TASK DIRECTIONS:
Each entry is to be retyped exactly as it appears. Leave the images out.

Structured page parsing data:

★ ★ ★

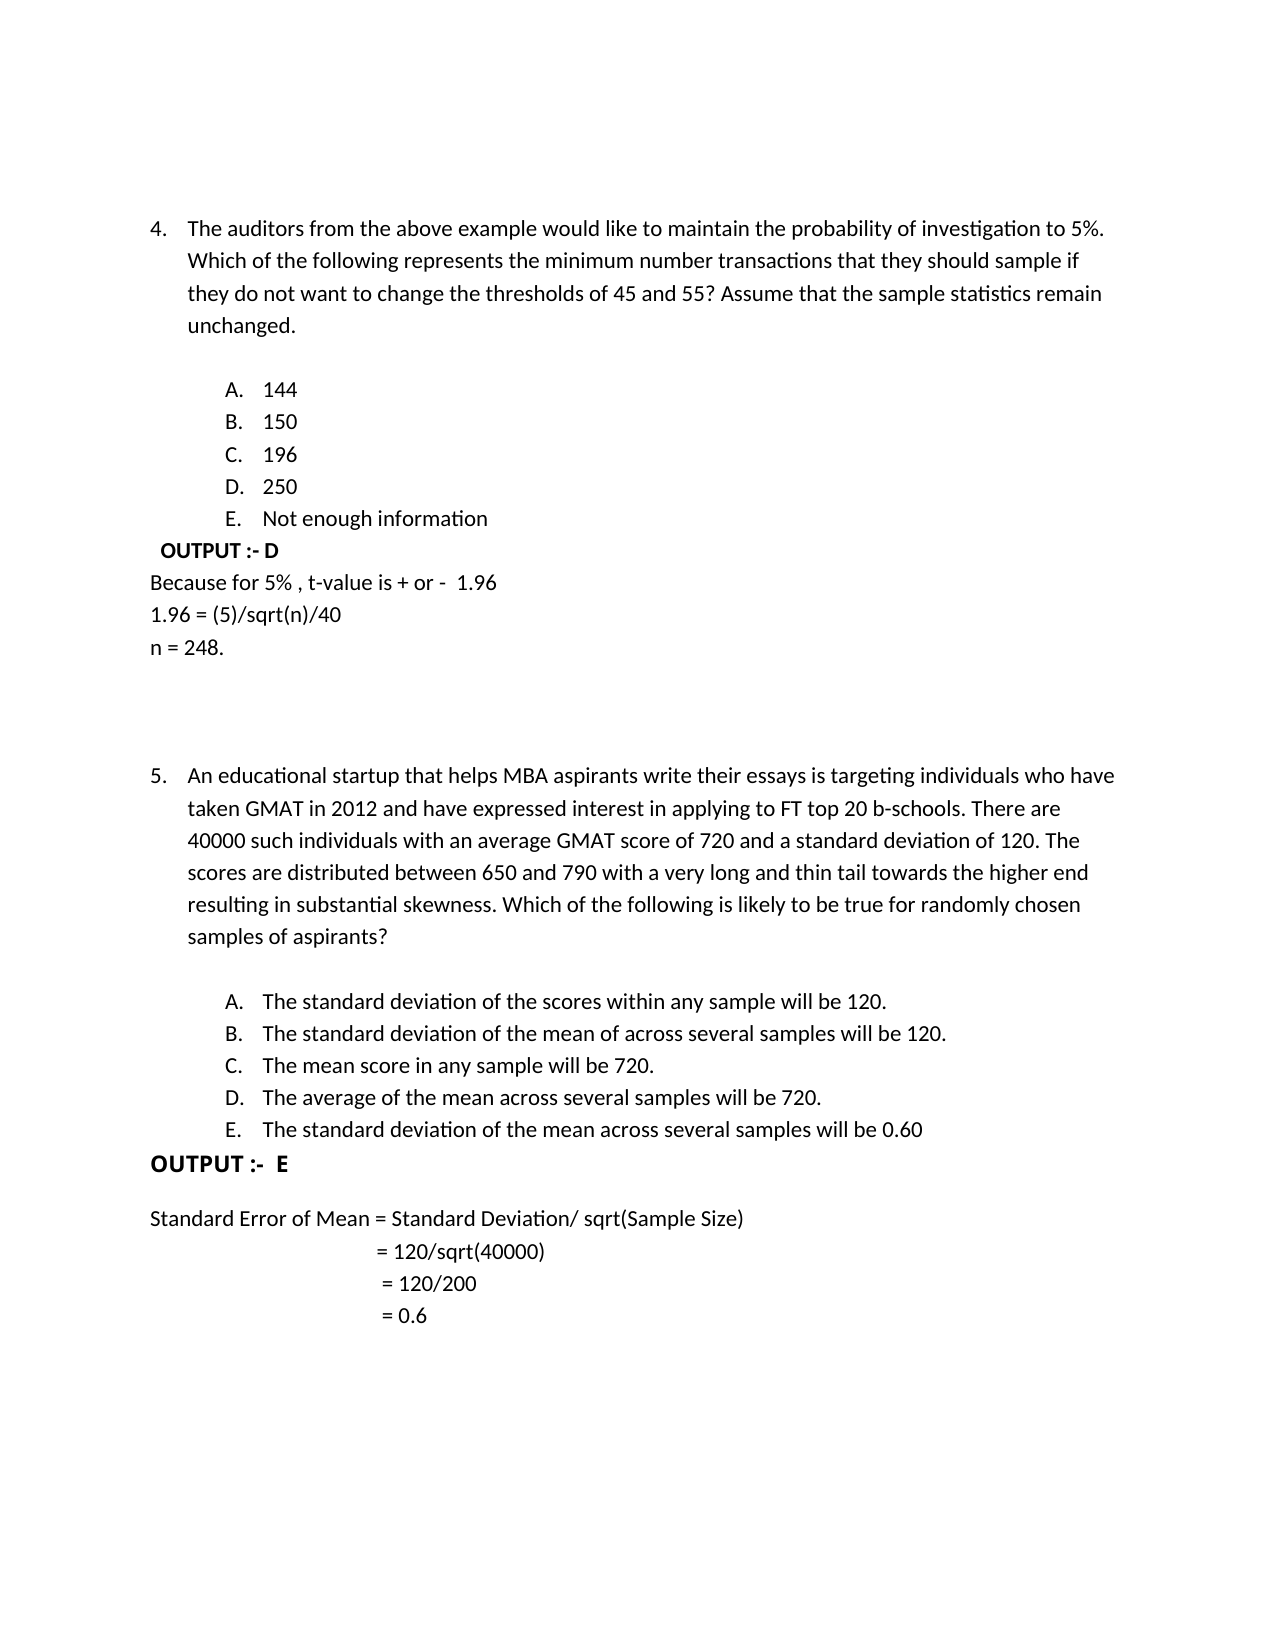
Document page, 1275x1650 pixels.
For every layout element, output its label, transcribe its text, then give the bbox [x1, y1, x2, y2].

list The average of the mean across several samples will be 720. [225, 1083, 1125, 1111]
list The auditors from the above example would like to maintain the probability of investigation to 5%. Which of the following represents the minimum number transactions that they should sample if they do not want to change the thresholds of 45 and 55? Assume that the sample statistics remain unchanged. [150, 214, 1125, 339]
list 150 [225, 407, 1125, 436]
text = 0.6 [150, 1301, 1125, 1329]
text Because for 5% , t-value is + or - 1.96 [150, 568, 1125, 596]
list 250 [225, 472, 1125, 500]
text Standard Error of Mean = Standard Deviation/ sqrt(Sample Size) [150, 1204, 1125, 1233]
text n = 248. [150, 633, 1125, 661]
text 1.96 = (5)/sqrt(n)/40 [150, 601, 1125, 629]
list The standard deviation of the mean across several samples will be 0.60 [225, 1116, 1125, 1144]
list Not enough information [225, 504, 1125, 532]
list The standard deviation of the mean of across several samples will be 120. [225, 1019, 1125, 1047]
list An educational startup that helps MBA aspirants write their essays is targeting individuals who have taken GMAT in 2012 and have expressed interest in applying to FT top 20 b-schools. There are 40000 such individuals with an average GMAT score of 720 and a standard deviation of 120. The scores are distributed between 650 and 790 with a very long and thin tail towards the higher end resulting in substantial skewness. Which of the following is likely to be true for randomly chosen samples of aspirants? [150, 762, 1125, 951]
text OUTPUT :- E [150, 1148, 1125, 1179]
list The mean score in any sample will be 720. [225, 1051, 1125, 1079]
list 144 [225, 375, 1125, 403]
text = 120/sqrt(40000) [150, 1237, 1125, 1265]
text OUTPUT :- D [150, 536, 1125, 564]
list The standard deviation of the scores within any sample will be 120. [225, 987, 1125, 1015]
text = 120/200 [150, 1269, 1125, 1297]
list 196 [225, 440, 1125, 468]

★ ★ ★

TASK RESPONSE:
Document page, 1275x1650 pixels.
For every layout element, output its label, transcribe its text, then give the bbox [x1, y1, x2, y2].

list The average of the mean across several samples will be 720. [225, 1083, 1125, 1111]
list The auditors from the above example would like to maintain the probability of investigation to 5%. Which of the following represents the minimum number transactions that they should sample if they do not want to change the thresholds of 45 and 55? Assume that the sample statistics remain unchanged. [150, 214, 1125, 339]
list 150 [225, 407, 1125, 436]
text = 0.6 [150, 1301, 1125, 1329]
text Because for 5% , t-value is + or - 1.96 [150, 568, 1125, 596]
list 250 [225, 472, 1125, 500]
text Standard Error of Mean = Standard Deviation/ sqrt(Sample Size) [150, 1204, 1125, 1233]
text n = 248. [150, 633, 1125, 661]
text 1.96 = (5)/sqrt(n)/40 [150, 601, 1125, 629]
list The standard deviation of the mean across several samples will be 0.60 [225, 1116, 1125, 1144]
list Not enough information [225, 504, 1125, 532]
list The standard deviation of the mean of across several samples will be 120. [225, 1019, 1125, 1047]
list An educational startup that helps MBA aspirants write their essays is targeting individuals who have taken GMAT in 2012 and have expressed interest in applying to FT top 20 b-schools. There are 40000 such individuals with an average GMAT score of 720 and a standard deviation of 120. The scores are distributed between 650 and 790 with a very long and thin tail towards the higher end resulting in substantial skewness. Which of the following is likely to be true for randomly chosen samples of aspirants? [150, 762, 1125, 951]
text OUTPUT :- E [150, 1148, 1125, 1179]
list The mean score in any sample will be 720. [225, 1051, 1125, 1079]
list 144 [225, 375, 1125, 403]
text = 120/sqrt(40000) [150, 1237, 1125, 1265]
text OUTPUT :- D [150, 536, 1125, 564]
list The standard deviation of the scores within any sample will be 120. [225, 987, 1125, 1015]
text = 120/200 [150, 1269, 1125, 1297]
list 196 [225, 440, 1125, 468]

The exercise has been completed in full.